Peter Arnett, best known for his live television reporting from Baghdad during the first Gulf War in 1991.and a Pulitzer Prize winner for his coverage of the Vietnam War, died Wednesday in Newport Beach, his family announced. He was 91.
Arnett wrote more than 2,000 stories from Vietnam for The Associated Press, mainly eyewitness accounts of major battles between American forces and the North Vietnamese army, according to a biography prepared for a 2016 conference on the Vietnam War at the LBJ Presidential Library in Austin, Texas.
Arnett won the Pulitzer Prize for international reporting in 1966. David Halberstam described Arnett as “the best reporter of the whole Vietnam War” in his book “The Best and the Brightest.”
Arnett was among the last of the Western reporters in South Vietnam when Saigon fell to the North Vietnamese Army.
Following a 20-year career with The AP, Arnett joined CNN in 1981, a year after it began broadcasting. He said he changed from print to television because he felt television news was taking over from traditional print coverage as the primary means of news delivery.

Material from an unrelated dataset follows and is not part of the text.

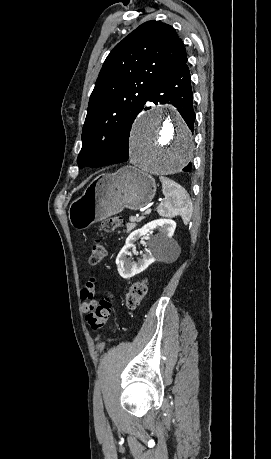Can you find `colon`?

Arnett covered wars and civil disturbances in Latin America, the Middle East, Central Asia and Africa during his 18 years with CNN, including broadcasting live telephone from the Al Rashid Hotel in Baghdad as the coalition forces began their attack during Operation Desert Storm on Jan. 17, 1991.
As the fear of terrorism grew in the 1990s, Arnett kept returning to Afghanistan. He was the first western journalist to conduct a television interview with the arch-terrorist Osama Bin Laden, in a cave in the terrorist stronghold of Tora Bora.
Arnett, who lived in Fountain Valley, died from prostate cancer, his daughter Elsa told The New York Times.